How then could the superior court, in a collateral proceeding rightfully order the payment of a nonpartnership debt out of the bankrupt's interest in the assets?
Stickney, as an unsecured creditor, was entitled to no more than his proportionate share of his bankrupt debtor's property.
 "That `the theme of the Bankruptcy Act is equality of distribution' is a fundamental and long recognized principle." 3 Collier on Bankruptcy (14th ed.) 741. This action is nothing more than an attempt to circumvent the requirements of that act, and to obtain payment of a debt in full at the expense of the other creditors of the bankrupt. The court was without jurisdiction to grant such relief. Its lack of jurisdiction was acknowledged in an order which the court entered June 1, 1957, which provided:
"It is further ordered that any cause of action which the plaintiffs may have against Harold Edwin Kerry and the community of Harold Edwin Kerry and Ruth B. Kerry, his wife, accruing prior to October 2, 1953, is hereby dismissed."
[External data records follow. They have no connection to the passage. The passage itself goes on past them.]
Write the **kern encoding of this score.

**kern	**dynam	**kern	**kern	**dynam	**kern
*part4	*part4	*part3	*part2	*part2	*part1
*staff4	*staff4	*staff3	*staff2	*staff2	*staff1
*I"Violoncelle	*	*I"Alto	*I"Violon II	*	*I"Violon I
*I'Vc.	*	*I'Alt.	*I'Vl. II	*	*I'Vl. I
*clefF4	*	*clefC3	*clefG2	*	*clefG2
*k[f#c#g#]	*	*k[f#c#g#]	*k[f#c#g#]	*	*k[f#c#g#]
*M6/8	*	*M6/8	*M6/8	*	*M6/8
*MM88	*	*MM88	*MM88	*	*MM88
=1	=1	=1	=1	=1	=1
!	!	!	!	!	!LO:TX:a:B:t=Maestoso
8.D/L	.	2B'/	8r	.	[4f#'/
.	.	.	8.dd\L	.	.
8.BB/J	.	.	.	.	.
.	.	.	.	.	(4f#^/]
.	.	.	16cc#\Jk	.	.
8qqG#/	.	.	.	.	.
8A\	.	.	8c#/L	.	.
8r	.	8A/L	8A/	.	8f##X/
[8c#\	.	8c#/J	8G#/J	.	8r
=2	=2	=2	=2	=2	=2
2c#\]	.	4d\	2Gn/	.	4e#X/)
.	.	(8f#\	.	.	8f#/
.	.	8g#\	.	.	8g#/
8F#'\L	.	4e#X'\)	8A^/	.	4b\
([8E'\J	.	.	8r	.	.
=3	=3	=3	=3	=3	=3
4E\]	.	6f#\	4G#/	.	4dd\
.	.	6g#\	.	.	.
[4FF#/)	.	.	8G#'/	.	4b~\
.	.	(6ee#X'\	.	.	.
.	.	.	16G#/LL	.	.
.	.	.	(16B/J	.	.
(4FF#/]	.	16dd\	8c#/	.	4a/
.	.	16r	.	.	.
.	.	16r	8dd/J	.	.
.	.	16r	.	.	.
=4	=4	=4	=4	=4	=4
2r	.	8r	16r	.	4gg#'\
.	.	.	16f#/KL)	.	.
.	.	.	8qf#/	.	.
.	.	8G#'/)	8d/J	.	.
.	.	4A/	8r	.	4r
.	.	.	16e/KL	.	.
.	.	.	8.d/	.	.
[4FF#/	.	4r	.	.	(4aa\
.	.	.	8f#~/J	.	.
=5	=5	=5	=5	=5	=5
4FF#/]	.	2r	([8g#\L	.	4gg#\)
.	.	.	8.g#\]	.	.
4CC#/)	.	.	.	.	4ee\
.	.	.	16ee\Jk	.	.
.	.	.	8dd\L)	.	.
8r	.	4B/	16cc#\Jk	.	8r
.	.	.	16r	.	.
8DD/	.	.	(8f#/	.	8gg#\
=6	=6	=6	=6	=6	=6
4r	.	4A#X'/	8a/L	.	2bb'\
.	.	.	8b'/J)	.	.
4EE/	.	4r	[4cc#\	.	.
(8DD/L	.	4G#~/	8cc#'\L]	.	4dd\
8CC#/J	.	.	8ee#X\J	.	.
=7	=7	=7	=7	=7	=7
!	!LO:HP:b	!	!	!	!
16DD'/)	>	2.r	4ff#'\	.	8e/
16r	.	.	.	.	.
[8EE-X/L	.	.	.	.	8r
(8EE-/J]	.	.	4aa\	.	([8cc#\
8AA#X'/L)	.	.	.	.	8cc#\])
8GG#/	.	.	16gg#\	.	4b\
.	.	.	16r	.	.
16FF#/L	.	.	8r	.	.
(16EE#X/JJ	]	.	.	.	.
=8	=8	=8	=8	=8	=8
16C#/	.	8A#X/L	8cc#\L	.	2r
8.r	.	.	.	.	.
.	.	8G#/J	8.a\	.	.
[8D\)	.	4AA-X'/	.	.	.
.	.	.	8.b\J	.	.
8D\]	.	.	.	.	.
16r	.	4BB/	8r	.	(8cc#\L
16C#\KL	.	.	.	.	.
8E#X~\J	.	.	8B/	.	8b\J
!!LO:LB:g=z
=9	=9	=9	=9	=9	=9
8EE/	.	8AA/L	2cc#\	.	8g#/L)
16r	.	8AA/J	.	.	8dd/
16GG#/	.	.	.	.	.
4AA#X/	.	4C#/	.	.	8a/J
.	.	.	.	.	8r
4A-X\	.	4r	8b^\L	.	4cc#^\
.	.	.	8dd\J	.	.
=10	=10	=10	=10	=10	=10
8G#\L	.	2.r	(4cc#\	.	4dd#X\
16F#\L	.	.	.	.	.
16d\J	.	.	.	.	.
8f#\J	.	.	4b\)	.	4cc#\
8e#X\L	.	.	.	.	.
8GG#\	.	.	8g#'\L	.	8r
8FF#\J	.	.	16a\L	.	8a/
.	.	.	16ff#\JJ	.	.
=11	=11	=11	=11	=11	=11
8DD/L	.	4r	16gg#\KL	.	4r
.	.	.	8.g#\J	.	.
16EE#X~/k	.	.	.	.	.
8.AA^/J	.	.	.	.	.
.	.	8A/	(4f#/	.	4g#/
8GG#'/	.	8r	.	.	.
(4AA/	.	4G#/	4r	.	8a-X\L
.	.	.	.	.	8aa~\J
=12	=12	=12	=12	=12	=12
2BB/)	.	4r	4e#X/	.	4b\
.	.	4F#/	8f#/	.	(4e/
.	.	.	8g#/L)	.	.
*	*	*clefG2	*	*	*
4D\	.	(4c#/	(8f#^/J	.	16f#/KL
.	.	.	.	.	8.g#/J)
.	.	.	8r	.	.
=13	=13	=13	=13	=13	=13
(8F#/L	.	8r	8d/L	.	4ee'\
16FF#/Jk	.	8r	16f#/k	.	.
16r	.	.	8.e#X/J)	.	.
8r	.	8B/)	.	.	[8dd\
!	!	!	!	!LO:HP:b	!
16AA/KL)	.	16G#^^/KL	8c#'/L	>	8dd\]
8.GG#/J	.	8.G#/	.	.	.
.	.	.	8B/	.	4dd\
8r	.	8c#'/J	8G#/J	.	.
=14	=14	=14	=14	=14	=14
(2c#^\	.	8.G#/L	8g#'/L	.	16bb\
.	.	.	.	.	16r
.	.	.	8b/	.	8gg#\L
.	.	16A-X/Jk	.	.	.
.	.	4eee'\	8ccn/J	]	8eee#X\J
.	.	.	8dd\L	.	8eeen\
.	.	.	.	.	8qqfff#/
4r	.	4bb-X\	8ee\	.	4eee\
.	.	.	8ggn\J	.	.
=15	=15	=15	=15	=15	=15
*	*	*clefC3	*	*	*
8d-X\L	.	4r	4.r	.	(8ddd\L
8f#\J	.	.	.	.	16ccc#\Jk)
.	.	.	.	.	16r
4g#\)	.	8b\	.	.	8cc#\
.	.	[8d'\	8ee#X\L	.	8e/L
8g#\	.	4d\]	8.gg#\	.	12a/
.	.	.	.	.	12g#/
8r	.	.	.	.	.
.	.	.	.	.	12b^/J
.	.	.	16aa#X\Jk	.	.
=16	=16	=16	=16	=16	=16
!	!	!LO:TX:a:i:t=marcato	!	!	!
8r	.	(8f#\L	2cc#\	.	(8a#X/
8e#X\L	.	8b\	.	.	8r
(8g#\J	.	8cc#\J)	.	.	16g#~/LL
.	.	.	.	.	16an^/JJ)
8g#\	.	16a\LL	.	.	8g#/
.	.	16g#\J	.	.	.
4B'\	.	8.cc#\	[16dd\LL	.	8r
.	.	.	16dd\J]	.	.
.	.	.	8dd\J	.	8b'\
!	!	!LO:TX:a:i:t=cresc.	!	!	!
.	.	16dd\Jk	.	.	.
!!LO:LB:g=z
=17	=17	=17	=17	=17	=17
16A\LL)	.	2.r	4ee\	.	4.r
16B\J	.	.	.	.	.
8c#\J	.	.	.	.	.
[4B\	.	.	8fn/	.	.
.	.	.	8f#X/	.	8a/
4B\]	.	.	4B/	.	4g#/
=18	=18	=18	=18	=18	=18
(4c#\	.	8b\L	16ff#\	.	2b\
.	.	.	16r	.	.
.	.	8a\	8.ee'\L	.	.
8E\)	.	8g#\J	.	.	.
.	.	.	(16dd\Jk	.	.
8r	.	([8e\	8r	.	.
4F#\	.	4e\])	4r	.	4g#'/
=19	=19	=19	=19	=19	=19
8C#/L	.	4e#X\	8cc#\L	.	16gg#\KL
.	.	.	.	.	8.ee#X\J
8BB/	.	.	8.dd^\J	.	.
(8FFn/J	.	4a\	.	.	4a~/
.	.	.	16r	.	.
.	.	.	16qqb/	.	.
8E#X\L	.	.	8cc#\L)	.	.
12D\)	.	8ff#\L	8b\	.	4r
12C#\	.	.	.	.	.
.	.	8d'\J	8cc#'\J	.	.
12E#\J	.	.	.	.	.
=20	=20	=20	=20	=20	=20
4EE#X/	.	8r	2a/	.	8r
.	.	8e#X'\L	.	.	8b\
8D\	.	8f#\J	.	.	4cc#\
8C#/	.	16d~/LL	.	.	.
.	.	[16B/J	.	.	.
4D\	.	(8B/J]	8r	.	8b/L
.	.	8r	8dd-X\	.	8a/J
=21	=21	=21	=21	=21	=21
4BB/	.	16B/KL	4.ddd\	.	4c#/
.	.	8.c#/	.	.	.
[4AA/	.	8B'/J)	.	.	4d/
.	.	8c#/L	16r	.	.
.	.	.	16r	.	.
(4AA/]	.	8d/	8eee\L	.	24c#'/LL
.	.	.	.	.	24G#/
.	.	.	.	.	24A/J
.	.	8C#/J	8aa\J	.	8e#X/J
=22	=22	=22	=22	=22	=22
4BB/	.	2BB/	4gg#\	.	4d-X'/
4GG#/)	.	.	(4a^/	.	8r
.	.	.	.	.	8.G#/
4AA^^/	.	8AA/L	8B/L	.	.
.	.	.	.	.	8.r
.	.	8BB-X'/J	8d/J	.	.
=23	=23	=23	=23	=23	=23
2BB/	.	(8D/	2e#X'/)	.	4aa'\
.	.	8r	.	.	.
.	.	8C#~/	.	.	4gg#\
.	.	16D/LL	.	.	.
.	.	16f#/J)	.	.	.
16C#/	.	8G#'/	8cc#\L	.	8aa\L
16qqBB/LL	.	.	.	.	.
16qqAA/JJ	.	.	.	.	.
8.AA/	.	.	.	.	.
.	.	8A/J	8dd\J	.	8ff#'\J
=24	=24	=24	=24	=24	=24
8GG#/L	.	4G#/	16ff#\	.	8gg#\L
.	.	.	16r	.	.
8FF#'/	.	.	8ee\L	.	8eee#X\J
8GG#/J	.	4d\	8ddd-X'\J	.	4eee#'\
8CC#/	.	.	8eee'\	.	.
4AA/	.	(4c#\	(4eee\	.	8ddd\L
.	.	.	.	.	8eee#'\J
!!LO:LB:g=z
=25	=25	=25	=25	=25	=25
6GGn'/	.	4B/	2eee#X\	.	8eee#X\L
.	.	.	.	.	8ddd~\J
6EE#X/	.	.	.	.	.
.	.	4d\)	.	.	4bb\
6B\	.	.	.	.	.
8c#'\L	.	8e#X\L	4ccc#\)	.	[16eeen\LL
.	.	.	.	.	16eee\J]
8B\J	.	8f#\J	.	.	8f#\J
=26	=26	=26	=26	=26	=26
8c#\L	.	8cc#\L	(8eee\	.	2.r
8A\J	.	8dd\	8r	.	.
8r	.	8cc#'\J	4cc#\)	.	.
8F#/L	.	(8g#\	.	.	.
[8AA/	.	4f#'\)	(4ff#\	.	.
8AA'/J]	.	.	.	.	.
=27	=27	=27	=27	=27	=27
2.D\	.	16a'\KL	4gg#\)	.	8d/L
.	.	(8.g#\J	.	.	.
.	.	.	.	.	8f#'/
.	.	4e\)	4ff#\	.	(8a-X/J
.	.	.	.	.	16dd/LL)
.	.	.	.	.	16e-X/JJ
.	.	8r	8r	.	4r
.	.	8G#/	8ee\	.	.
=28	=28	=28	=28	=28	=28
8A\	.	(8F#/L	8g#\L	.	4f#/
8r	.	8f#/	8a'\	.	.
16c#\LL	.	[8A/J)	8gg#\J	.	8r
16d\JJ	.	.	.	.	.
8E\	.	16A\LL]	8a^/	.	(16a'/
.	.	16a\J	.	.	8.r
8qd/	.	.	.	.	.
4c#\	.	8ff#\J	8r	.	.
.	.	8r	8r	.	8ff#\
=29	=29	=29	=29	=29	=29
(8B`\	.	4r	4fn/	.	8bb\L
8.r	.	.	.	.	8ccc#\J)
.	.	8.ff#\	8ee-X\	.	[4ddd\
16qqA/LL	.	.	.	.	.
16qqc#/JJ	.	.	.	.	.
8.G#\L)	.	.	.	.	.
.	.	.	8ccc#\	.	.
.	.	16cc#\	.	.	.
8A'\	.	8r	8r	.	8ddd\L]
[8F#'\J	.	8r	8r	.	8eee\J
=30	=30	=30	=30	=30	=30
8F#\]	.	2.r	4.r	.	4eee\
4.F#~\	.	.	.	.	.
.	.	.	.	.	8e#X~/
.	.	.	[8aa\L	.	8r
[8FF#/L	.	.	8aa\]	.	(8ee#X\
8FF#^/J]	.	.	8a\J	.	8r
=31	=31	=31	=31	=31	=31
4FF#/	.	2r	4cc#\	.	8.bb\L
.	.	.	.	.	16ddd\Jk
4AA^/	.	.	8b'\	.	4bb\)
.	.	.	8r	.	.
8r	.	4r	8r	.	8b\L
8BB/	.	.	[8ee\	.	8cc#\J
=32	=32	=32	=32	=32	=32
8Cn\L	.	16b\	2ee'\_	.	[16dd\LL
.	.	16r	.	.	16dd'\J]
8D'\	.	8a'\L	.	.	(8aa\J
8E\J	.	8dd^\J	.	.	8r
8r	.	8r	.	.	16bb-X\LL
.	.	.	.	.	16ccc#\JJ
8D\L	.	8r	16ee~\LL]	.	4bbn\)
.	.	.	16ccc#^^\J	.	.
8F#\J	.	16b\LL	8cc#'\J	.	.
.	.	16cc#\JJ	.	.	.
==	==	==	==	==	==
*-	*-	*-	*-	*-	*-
Jan. 1960] STICKNEY v. KERRY. 539
This was itself a recognition by the court that payment of pre-existing debts of the bankrupt was a matter solely within the jurisdiction of the Federal court. Nevertheless it proceeded to enter judgment in favor of Stickney. But the only theory on which that judgment was entered, was that equitably he was entitled to payment of his debt out of Kerry's partnership interest, as that interest was determined in the accounting. If there was such a right, its origin antedated the petition in bankruptcy. Neither the pleadings nor the evidence reveals any cause of action accruing subsequent to October 2, 1953. It is not contended that there was ever a new promise to pay the debt on the part of either the debtor or his wife, who is the only defendant in this action; and there is nothing in the record which would tend to support such a contention.
The judgment is reversed and the action dismissed.
WEAVER, C. J., HILL, and HUNTER, JJ., concur.
MALLERY, J., dissents.
March 16, 1960. Petition for rehearing denied., Principal=Harold Edwin Kerry Jr.